In Bagdad forderten am Freitag hunderte Unterstützer von Ministerpräsident Maliki eine Neuauszählung der Stimmen. Vor einem Regierungsgebäude in der irakischen Hauptstadt hielten die Demonstranten Plakate mit Aufschriften wie "Nein zum Betrug" in die Höhe. Auch Maliki selbst hatte eine Neuauszählung der Stimmen verlangt. Ein führender Vertreter seiner Partei sagte im staatlichen Fernsehen: "Wir bestehen darauf, dass die Wahlzettel erneut von Hand ausgezählt werden, andernfalls werden wir uns an das Verfassungsgericht wenden." Die Wahlkommission hatte diese Forderung zuvor bereits abgelehnt.

"Keine Fälschung in großem Stil"

Der UN-Gesandte im Irak, Ad Melkert, forderte alle Politiker und Fraktionen im Irak auf, das Wahlergebnis zu akzeptieren. "Es hat bei dieser Wahl zwar einige kleinere Unregelmäßigkeiten gegeben", sagte er. Für Wahlfälschung in großem Stil gebe es jedoch keine Beweise.

Die USA lobten die Wahl als "Meilenstein" der Demokratisierung. Es gebe keine Hinweise auf verbreiteten Wahlbetrug, sagte der Sprecher des Außenministeriums. Zum Ausgang der Wahl äußerte er sich nicht.

Zur Ruhe mahnte am Samstag auch Parlamentspräsident Ijad al-Samarrai. Er rief nach einer Meldung der Nachrichtenagentur Aswat-al-Irak alle Parteien auf, sich "rational und verantwortungsbewusst" zu zeigen und nüchtern mit dem Ergebnis der Parlamentswahl umzugehen.

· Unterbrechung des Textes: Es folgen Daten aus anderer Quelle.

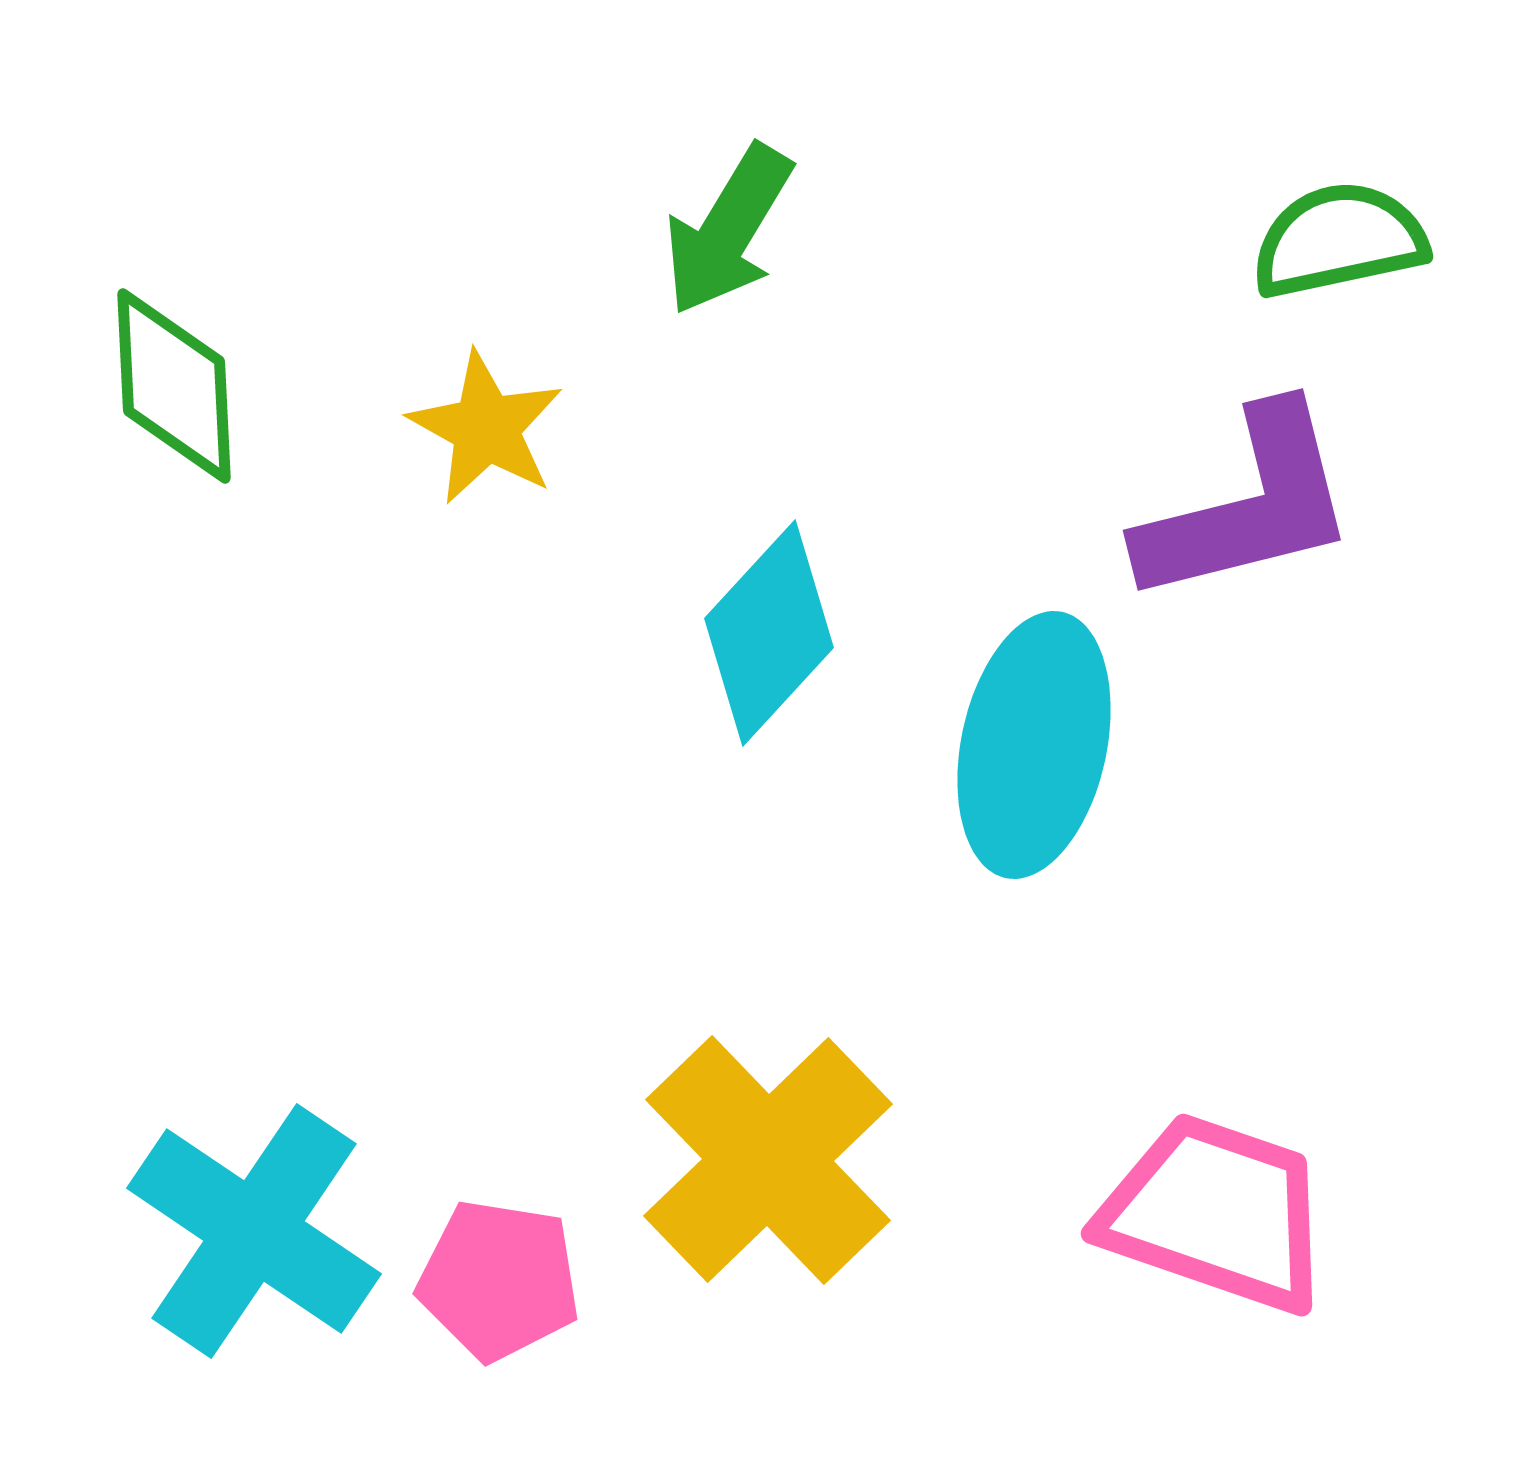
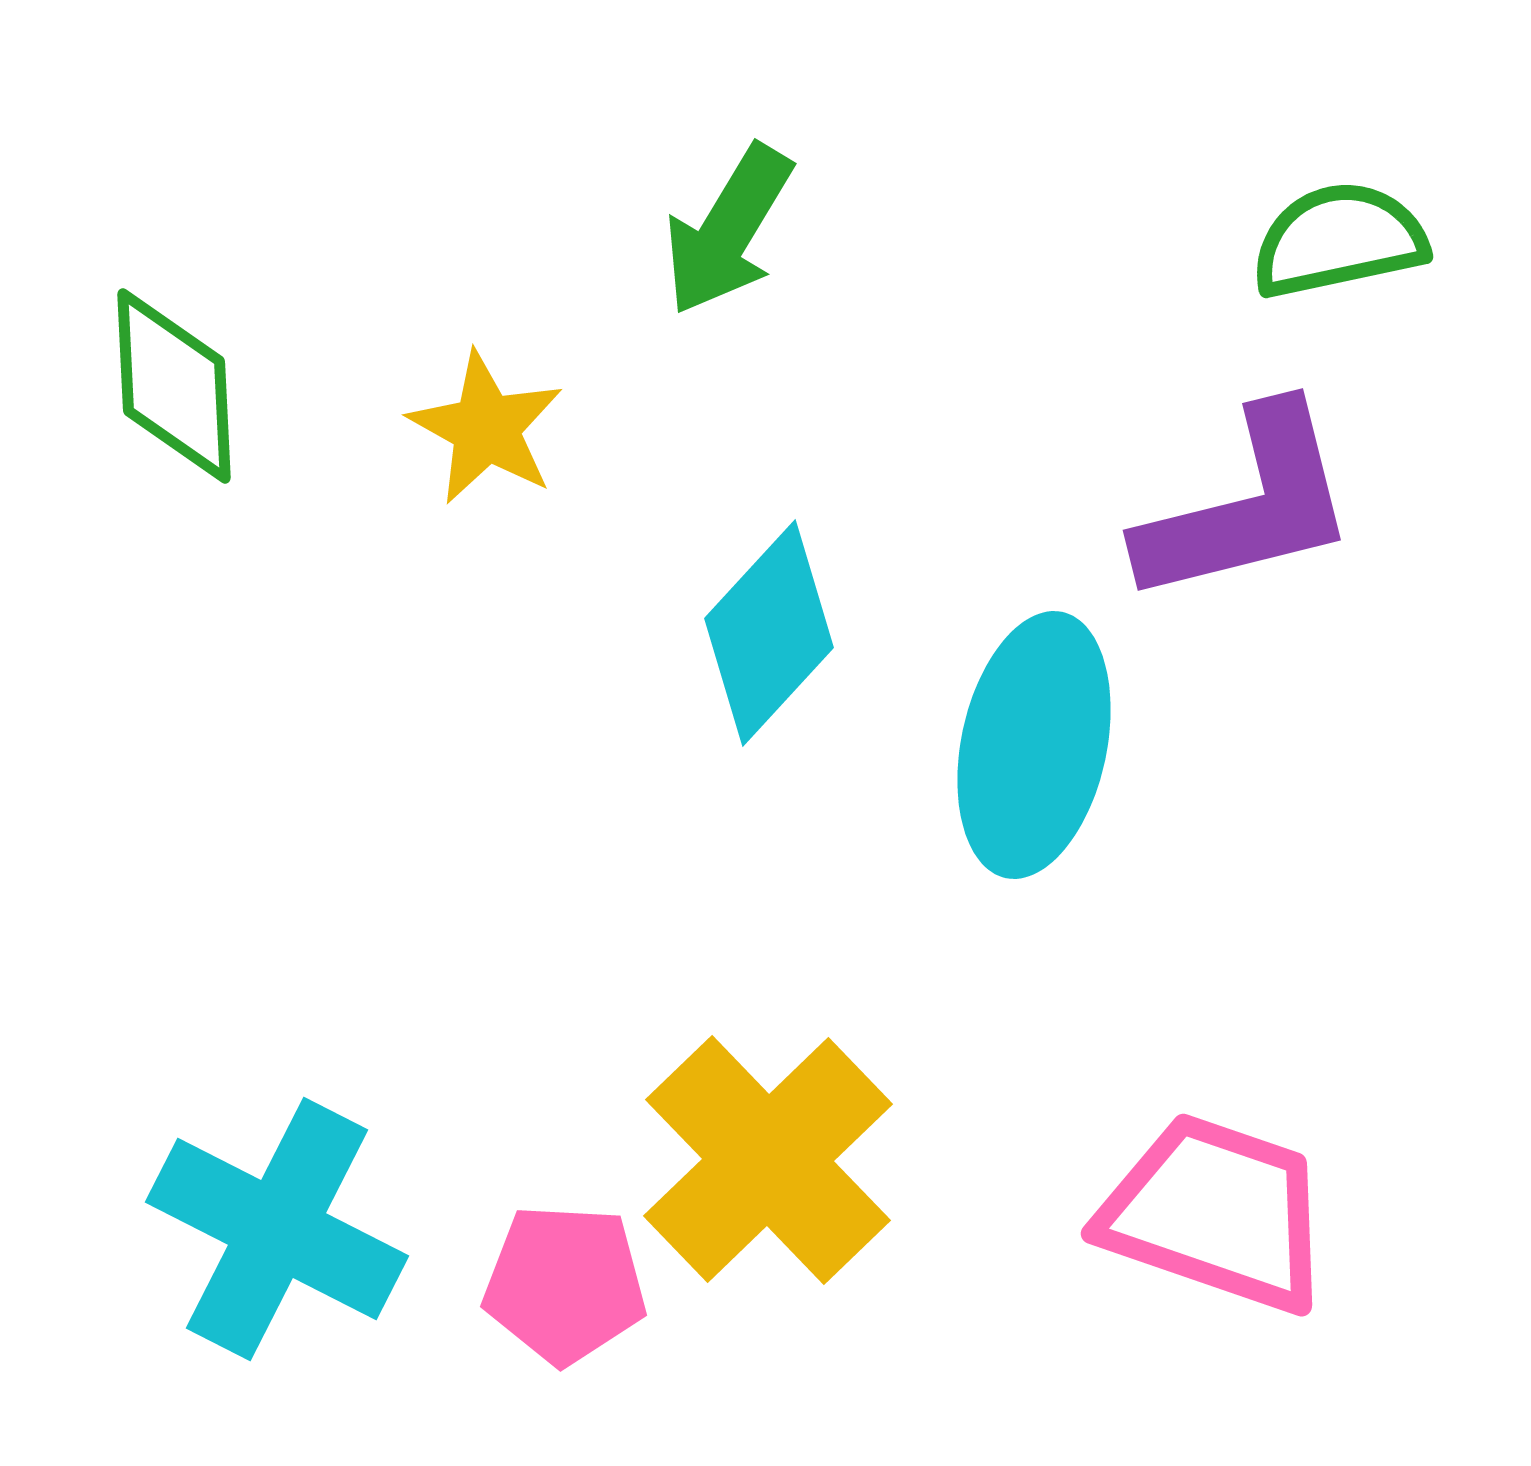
cyan cross: moved 23 px right, 2 px up; rotated 7 degrees counterclockwise
pink pentagon: moved 66 px right, 4 px down; rotated 6 degrees counterclockwise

Schwerbewaffneter Polizist am Straßenrand (Foto: AP)
Die Bekanntgabe der Ergebnisse fand unter massivem Polizeischutz stattBild: AP

Die Bekanntgabe der Wahlergebnisse wurde von einem neuen Blutbad überschattet. Auf einem Markt in der nördlich von Bagdad gelegenen Stadt Chalis explodierten zwei Bomben. Wie die Polizei am Samstag berichtet, wurden mindestens 57 Menschen getötet und mehr als 70 verletzt. In Chalis leben vorwiegend Sunniten.